A workable rollout has:
- a one-page rule summary;
- examples for each team function;
- a Slack/Notion decision tree;
- an approved-tool list;
- a client exception workflow;
- a quarterly refresh owner.
For small teams, the best policy is short enough to paste into onboarding.
A compact policy gap scorecard
| Area | Green | Yellow | Red |
|---|---|---|---|
| Client data | staff know what data is allowed | rules exist but are scattered | no clear restrictions |
| Tool approval | approved register exists | informal list only | staff use any tool |
| Review | named human owns final work | review depends on team | AI output ships unchecked |
| Disclosure | standard levels by use case | ad hoc disclosure | no disclosure norm |
| Claims | proof check before publication | some claim review | unsupported AI/ROI claims |
| Contracts | AI-screening question in intake | only major clients checked | contract terms ignored |
| Rollout | one-page SOP + owner | policy doc only | no staff training |
Any red row is a good candidate for a 48-hour cleanup.
What a first audit should produce
A useful first pass should not be a 40-page governance deck. It should produce:
- a ranked policy gap map;
- a one-page staff AI use policy;
- an approved/prohibited data table;
- a tool approval register template;
- disclosure snippets for SOWs, delivery notes, and client FAQs;
- a rollout checklist for account, creative, ops, and leadership teams.
That is enough to make client conversations calmer and staff behavior more consistent.
If you want an outside pass
Memetic Forge runs a fixed-scope Client AI Policy Gap Audit for small agencies using AI in client work.
Typical first pass:
- review current AI usage, client-facing promises, and tool list;
- map policy gaps across data handling, review, disclosure, claims, contracts, and rollout;
- deliver a one-page policy, staff checklist, tool register, and client-safe disclosure snippets.

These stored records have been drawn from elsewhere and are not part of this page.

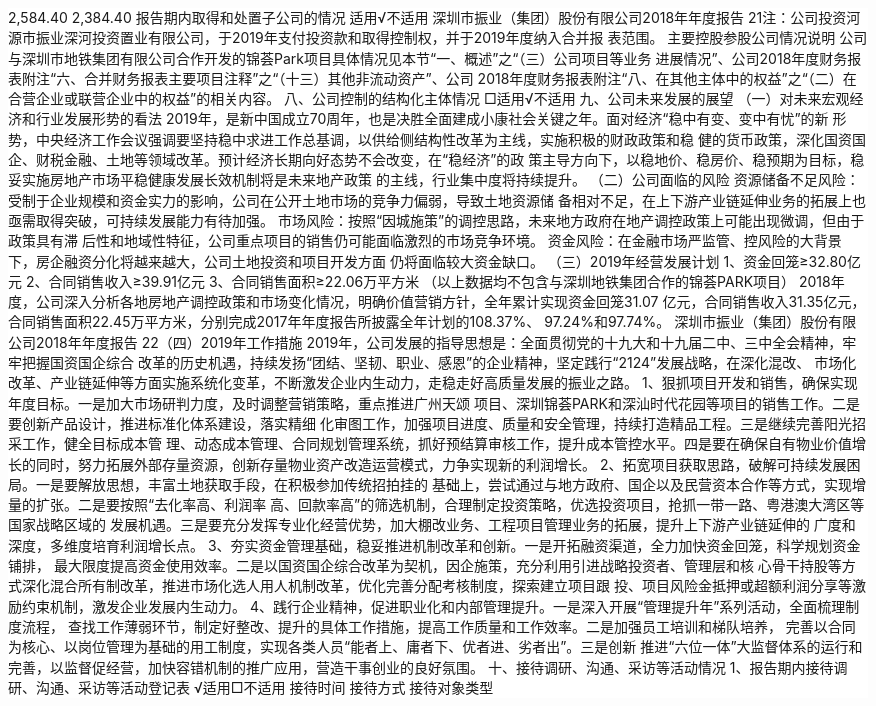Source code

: 2,584.40
2,384.40
报告期内取得和处置子公司的情况
适用√不适用
深圳市振业（集团）股份有限公司2018年年度报告
21注：公司投资河源市振业深河投资置业有限公司，于2019年支付投资款和取得控制权，并于2019年度纳入合并报
表范围。
主要控股参股公司情况说明
公司与深圳市地铁集团有限公司合作开发的锦荟Park项目具体情况见本节“一、概述”之“（三）公司项目等业务
进展情况”、公司2018年度财务报表附注“六、合并财务报表主要项目注释”之“（十三）其他非流动资产”、公司
2018年度财务报表附注“八、在其他主体中的权益”之“（二）在合营企业或联营企业中的权益”的相关内容。
八、公司控制的结构化主体情况
□适用√不适用
九、公司未来发展的展望
（一）对未来宏观经济和行业发展形势的看法
2019年，是新中国成立70周年，也是决胜全面建成小康社会关键之年。面对经济“稳中有变、变中有忧”的新
形势，中央经济工作会议强调要坚持稳中求进工作总基调，以供给侧结构性改革为主线，实施积极的财政政策和稳
健的货币政策，深化国资国企、财税金融、土地等领域改革。预计经济长期向好态势不会改变，在“稳经济”的政
策主导方向下，以稳地价、稳房价、稳预期为目标，稳妥实施房地产市场平稳健康发展长效机制将是未来地产政策
的主线，行业集中度将持续提升。
（二）公司面临的风险
资源储备不足风险：受制于企业规模和资金实力的影响，公司在公开土地市场的竞争力偏弱，导致土地资源储
备相对不足，在上下游产业链延伸业务的拓展上也亟需取得突破，可持续发展能力有待加强。
市场风险：按照“因城施策”的调控思路，未来地方政府在地产调控政策上可能出现微调，但由于政策具有滞
后性和地域性特征，公司重点项目的销售仍可能面临激烈的市场竞争环境。
资金风险：在金融市场严监管、控风险的大背景下，房企融资分化将越来越大，公司土地投资和项目开发方面
仍将面临较大资金缺口。
（三）2019年经营发展计划
1、资金回笼≥32.80亿元
2、合同销售收入≥39.91亿元
3、合同销售面积≥22.06万平方米
（以上数据均不包含与深圳地铁集团合作的锦荟PARK项目）
2018年度，公司深入分析各地房地产调控政策和市场变化情况，明确价值营销方针，全年累计实现资金回笼31.07
亿元，合同销售收入31.35亿元，合同销售面积22.45万平方米，分别完成2017年年度报告所披露全年计划的108.37%、
97.24%和97.74%。
深圳市振业（集团）股份有限公司2018年年度报告
22（四）2019年工作措施
2019年，公司发展的指导思想是：全面贯彻党的十九大和十九届二中、三中全会精神，牢牢把握国资国企综合
改革的历史机遇，持续发扬“团结、坚韧、职业、感恩”的企业精神，坚定践行“2124”发展战略，在深化混改、
市场化改革、产业链延伸等方面实施系统化变革，不断激发企业内生动力，走稳走好高质量发展的振业之路。
1、狠抓项目开发和销售，确保实现年度目标。一是加大市场研判力度，及时调整营销策略，重点推进广州天颂
项目、深圳锦荟PARK和深汕时代花园等项目的销售工作。二是要创新产品设计，推进标准化体系建设，落实精细
化审图工作，加强项目进度、质量和安全管理，持续打造精品工程。三是继续完善阳光招采工作，健全目标成本管
理、动态成本管理、合同规划管理系统，抓好预结算审核工作，提升成本管控水平。四是要在确保自有物业价值增
长的同时，努力拓展外部存量资源，创新存量物业资产改造运营模式，力争实现新的利润增长。
2、拓宽项目获取思路，破解可持续发展困局。一是要解放思想，丰富土地获取手段，在积极参加传统招拍挂的
基础上，尝试通过与地方政府、国企以及民营资本合作等方式，实现增量的扩张。二是要按照“去化率高、利润率
高、回款率高”的筛选机制，合理制定投资策略，优选投资项目，抢抓一带一路、粤港澳大湾区等国家战略区域的
发展机遇。三是要充分发挥专业化经营优势，加大棚改业务、工程项目管理业务的拓展，提升上下游产业链延伸的
广度和深度，多维度培育利润增长点。
3、夯实资金管理基础，稳妥推进机制改革和创新。一是开拓融资渠道，全力加快资金回笼，科学规划资金铺排，
最大限度提高资金使用效率。二是以国资国企综合改革为契机，因企施策，充分利用引进战略投资者、管理层和核
心骨干持股等方式深化混合所有制改革，推进市场化选人用人机制改革，优化完善分配考核制度，探索建立项目跟
投、项目风险金抵押或超额利润分享等激励约束机制，激发企业发展内生动力。
4、践行企业精神，促进职业化和内部管理提升。一是深入开展“管理提升年”系列活动，全面梳理制度流程，
查找工作薄弱环节，制定好整改、提升的具体工作措施，提高工作质量和工作效率。二是加强员工培训和梯队培养，
完善以合同为核心、以岗位管理为基础的用工制度，实现各类人员“能者上、庸者下、优者进、劣者出”。三是创新
推进“六位一体”大监督体系的运行和完善，以监督促经营，加快容错机制的推广应用，营造干事创业的良好氛围。
十、接待调研、沟通、采访等活动情况
1、报告期内接待调研、沟通、采访等活动登记表
√适用□不适用
接待时间
接待方式
接待对象类型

The first audit is scoped for 48 hours and does not require client confidential data. Sanitized examples, current SOPs, and a walkthrough are enough.
If useful, email ops@memeticforge.com with the subject AI policy gap audit and the type of agency you run.
Source notes
- NIST AI Risk Management Framework page, accessed 2026-06-29: NIST describes AI RMF as voluntary guidance for managing risks to individuals, organizations, and society and incorporating trustworthiness considerations into AI design, development, use, and evaluation.
- NIST page also notes the July 26, 2024 Generative AI Profile, which helps organizations identify unique risks posed by generative AI and choose risk-management actions aligned with goals and priorities.
- FTC AI advertising/business guidance is treated here as a conservative operating principle: avoid unsupported AI-performance claims and keep proof behind client-facing statements.